— begin Passage provided —
N_list = np.array([5,10,20,40,80,160,320])
err = []; err2 = []
for N in N_list:
    comm = MPI.COMM_WORLD
    msh = create_rectangle(comm=MPI.COMM_WORLD,
                        points=((0.0, 0.0), (1.0, 1.0)), n=(N, N),
                        cell_type=CellType.triangle, diagonal = _cpp.mesh.DiagonalType.crossed)

    # Strategy 1: analytical expression
    cell_tag = tag_subdomains(msh, subdomains)
    dx = Measure("dx", domain=msh, subdomain_data=cell_tag)
    one = fem.Constant(msh, 1.0)
    area = 1 - np.pi*radius**2
    err.append(np.abs(area - fem.assemble_scalar(fem.form(one*dx(1)))))

    # Strategy 2: if no analytical expression is known
    dx = Measure("dx", domain=msh)
— end Passage provided —
> Exercise task 1: In the code excerpt, which values does N_list hold?
> Exercise task 2: From the code excerpt, list every keyword argument passed to create_rectangle.
> Exercise task 3: In the code excerpt, switch "crossed" to "left" and write out everything from "N_list = np.array([5,10,20,40,80,160,320])" down to "diagonal = _cpp.mesh.DiagonalType.crossed)".
The data that comes after this code excerpt plays no part in any of this.
— begin Material shown —
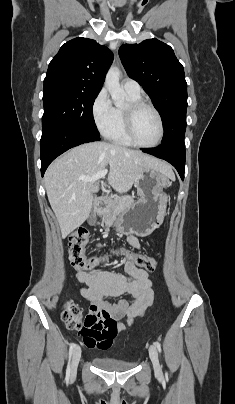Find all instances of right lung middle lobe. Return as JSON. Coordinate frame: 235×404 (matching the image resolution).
Segmentation results:
<instances>
[{
    "mask_svg": "<svg viewBox=\"0 0 235 404\" xmlns=\"http://www.w3.org/2000/svg\"><path fill=\"white\" fill-rule=\"evenodd\" d=\"M97 95L62 85L44 86L42 131L70 126L99 135L92 113Z\"/></svg>",
    "mask_w": 235,
    "mask_h": 404,
    "instance_id": "1",
    "label": "right lung middle lobe"
}]
</instances>
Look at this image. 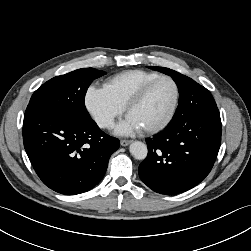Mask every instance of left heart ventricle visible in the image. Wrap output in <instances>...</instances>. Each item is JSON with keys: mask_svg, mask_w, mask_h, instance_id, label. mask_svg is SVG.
I'll use <instances>...</instances> for the list:
<instances>
[{"mask_svg": "<svg viewBox=\"0 0 251 251\" xmlns=\"http://www.w3.org/2000/svg\"><path fill=\"white\" fill-rule=\"evenodd\" d=\"M174 88L170 81L161 80L154 84L144 99L133 107L128 116L133 119L142 130L161 123L172 107Z\"/></svg>", "mask_w": 251, "mask_h": 251, "instance_id": "b2bd125f", "label": "left heart ventricle"}]
</instances>
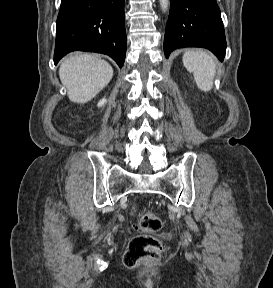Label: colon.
<instances>
[{"mask_svg":"<svg viewBox=\"0 0 273 288\" xmlns=\"http://www.w3.org/2000/svg\"><path fill=\"white\" fill-rule=\"evenodd\" d=\"M138 228L144 232L133 236L123 255V262L127 267H134L140 260H156L162 252L161 241L149 233L161 228V220L151 211L138 214Z\"/></svg>","mask_w":273,"mask_h":288,"instance_id":"1","label":"colon"}]
</instances>
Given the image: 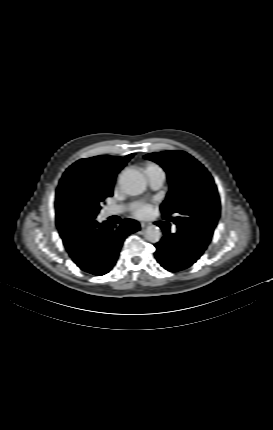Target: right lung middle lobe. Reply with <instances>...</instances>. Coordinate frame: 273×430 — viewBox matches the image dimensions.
<instances>
[{
  "instance_id": "1",
  "label": "right lung middle lobe",
  "mask_w": 273,
  "mask_h": 430,
  "mask_svg": "<svg viewBox=\"0 0 273 430\" xmlns=\"http://www.w3.org/2000/svg\"><path fill=\"white\" fill-rule=\"evenodd\" d=\"M113 188L91 187L73 176L63 177L56 194V224L61 234L82 233L91 224Z\"/></svg>"
}]
</instances>
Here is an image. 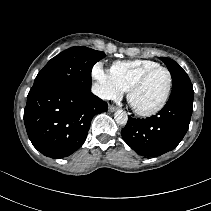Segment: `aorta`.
Segmentation results:
<instances>
[{"label":"aorta","mask_w":211,"mask_h":211,"mask_svg":"<svg viewBox=\"0 0 211 211\" xmlns=\"http://www.w3.org/2000/svg\"><path fill=\"white\" fill-rule=\"evenodd\" d=\"M114 119L117 124L125 125L127 123L128 116L125 111L117 110L114 114Z\"/></svg>","instance_id":"1"}]
</instances>
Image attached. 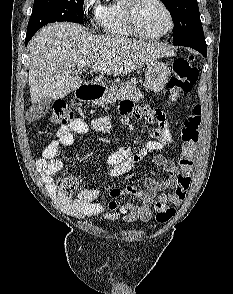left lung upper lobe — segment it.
I'll use <instances>...</instances> for the list:
<instances>
[{"label": "left lung upper lobe", "instance_id": "5c2ea615", "mask_svg": "<svg viewBox=\"0 0 233 294\" xmlns=\"http://www.w3.org/2000/svg\"><path fill=\"white\" fill-rule=\"evenodd\" d=\"M174 21L173 44L203 46L206 44L196 0H161Z\"/></svg>", "mask_w": 233, "mask_h": 294}]
</instances>
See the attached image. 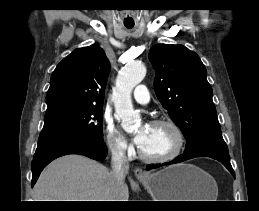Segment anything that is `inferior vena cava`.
I'll return each mask as SVG.
<instances>
[{"label": "inferior vena cava", "mask_w": 259, "mask_h": 211, "mask_svg": "<svg viewBox=\"0 0 259 211\" xmlns=\"http://www.w3.org/2000/svg\"><path fill=\"white\" fill-rule=\"evenodd\" d=\"M112 170L110 172L112 185L119 187L124 183L125 177L129 170V162L126 157L125 151L118 146L112 147V159H111ZM112 201L118 199H111Z\"/></svg>", "instance_id": "602c4592"}]
</instances>
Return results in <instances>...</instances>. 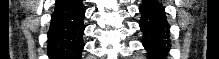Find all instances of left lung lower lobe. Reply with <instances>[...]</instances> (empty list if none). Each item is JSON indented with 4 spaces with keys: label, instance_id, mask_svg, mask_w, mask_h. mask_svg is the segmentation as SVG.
Wrapping results in <instances>:
<instances>
[{
    "label": "left lung lower lobe",
    "instance_id": "obj_1",
    "mask_svg": "<svg viewBox=\"0 0 219 59\" xmlns=\"http://www.w3.org/2000/svg\"><path fill=\"white\" fill-rule=\"evenodd\" d=\"M142 18L140 28L144 34L143 45L149 59H166L170 49L169 25L162 4L147 0L139 8Z\"/></svg>",
    "mask_w": 219,
    "mask_h": 59
}]
</instances>
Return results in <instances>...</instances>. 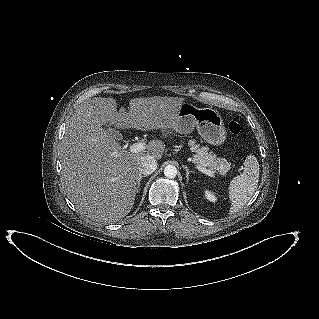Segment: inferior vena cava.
I'll return each instance as SVG.
<instances>
[{
  "mask_svg": "<svg viewBox=\"0 0 319 319\" xmlns=\"http://www.w3.org/2000/svg\"><path fill=\"white\" fill-rule=\"evenodd\" d=\"M157 169V161L152 156H146L140 160L139 173L143 175L152 174Z\"/></svg>",
  "mask_w": 319,
  "mask_h": 319,
  "instance_id": "602c4592",
  "label": "inferior vena cava"
}]
</instances>
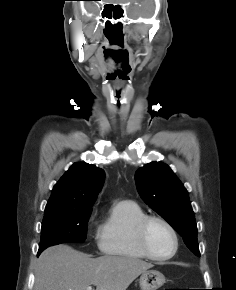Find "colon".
Listing matches in <instances>:
<instances>
[{
    "label": "colon",
    "instance_id": "5ec220e1",
    "mask_svg": "<svg viewBox=\"0 0 236 290\" xmlns=\"http://www.w3.org/2000/svg\"><path fill=\"white\" fill-rule=\"evenodd\" d=\"M164 290H177V289H169V288H166V289H164Z\"/></svg>",
    "mask_w": 236,
    "mask_h": 290
}]
</instances>
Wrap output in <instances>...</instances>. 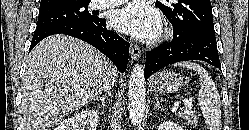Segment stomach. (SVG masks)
I'll return each instance as SVG.
<instances>
[{"mask_svg": "<svg viewBox=\"0 0 249 130\" xmlns=\"http://www.w3.org/2000/svg\"><path fill=\"white\" fill-rule=\"evenodd\" d=\"M184 85L182 76L172 71H162L151 80V87L158 92L172 93Z\"/></svg>", "mask_w": 249, "mask_h": 130, "instance_id": "stomach-1", "label": "stomach"}]
</instances>
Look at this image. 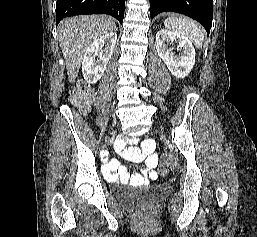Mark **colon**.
— end Material shown —
> Full solution 1: 5, 10, 20, 40, 80, 160, and 320.

> Full solution 2: comm, points, n, cell_type, diagonal

> Full solution 3:
N_list = np.array([5,10,20,40,80,160,320])
err = []; err2 = []
for N in N_list:
    comm = MPI.COMM_WORLD
    msh = create_rectangle(comm=MPI.COMM_WORLD,
                        points=((0.0, 0.0), (1.0, 1.0)), n=(N, N),
                        cell_type=CellType.triangle, diagonal = _cpp.mesh.DiagonalType.left)